Question: Should a web crawler always reveal its true name?
Background: While crawling the web I've found some situations where using a fake user-agent might help. First example is a web site that checks the user-agent in the http-request and returns a "your browser is not supported" - even for robots.txt. Another example is a site that had an explicit whitelist in robots.txt. Strangely, 'curl' was whitelisted but 'wget' was not. I hesitate in using a fake user-agent, e.g. googlebot because it isn't clear what the clueless webmasters' intentions are. It appears that some websites are misconfigured or so google-optimized that other/new search engines may have to resort to faking user-agent.
I'm also puzzled by Qwant because they claim to have their own search index but my personal website (which is clearly indexed when I search in qwant) has never been crawled by a user-agent resembling anything that could lead to qwant. Apparently they don't reveal what their user-agent is: https://blog.qwant.com/qwant-fr/. And there has been some discussion about it: https://www.webmasterworld.com/search_engine_spiders/4743502.htm
This is different from search engines that don't have their own index (eg. DuckDuckGo uses results from Yahoo! and yandex. Startpage uses Google, etc.)
So what do you Soylentils say, is faking the user-agent in webcrawls necessary? Acceptable? A necessary evil?

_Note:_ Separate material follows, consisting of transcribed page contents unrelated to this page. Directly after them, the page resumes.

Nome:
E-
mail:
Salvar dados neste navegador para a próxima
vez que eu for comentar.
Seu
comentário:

(Score: 4, Insightful) by gman003 on Tuesday July 05 2016, @01:56PM
I can see arguments against this, but I'd go with "findxbot/1.0 (like Googlebot)". This is an accepted pattern for user agent strings for browsers (most Webkit browsers contain "KHTML, like Gecko" in their layout engine descriptor, for example), and it is compatible with simple string checks but still allows your bot to be specifically excluded if desired (someone wanting to distinguish you from actual Googlebot just needs to check for "findxbot").
The argument against this, of course, is that some people have decided to auto-blacklist anyone coming from a non-Google IP with a Googlebot agent. If they're doing it by just checking for the string "Googlebot", you'll get blacklisted. But I would be willing to call that behavior wrong, and live with occasional blacklisting (I do not expect this to be common behavior).

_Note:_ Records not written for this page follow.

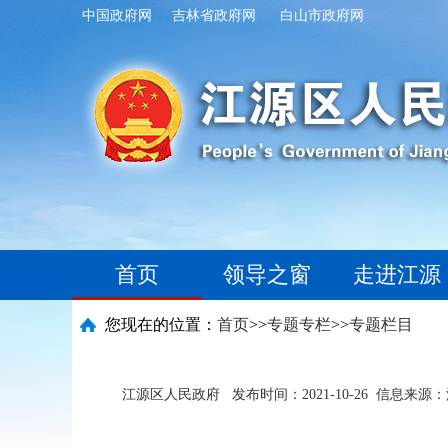
中国政府网
吉林省政府网
白山市政府网
首页
领导之窗
走进江源
您现在的位置：
首页
>>
专题专栏
>>
专题栏目
江源区人民政府
发布时间：2021-10-26
信息来源：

(Score: 1) by isj on Tuesday July 05 2016, @03:02PM
We currently use the user-agent string "Mozilla/5.0 (compatible; Findxbot/1.0; +http://www.findxbot.com)", and the entry we check in robots.txt is for "findxbot".
It would be risky to mention any other bot's name in the user-agent because if that bot misbehaves then we would get hit by angry webmasters too.
(Score: 2) by butthurt on Tuesday July 05 2016, @06:46PM
That behaviour is fairly common, I think. When I used the Googlebot user-agent for interactive browsing I encountered it.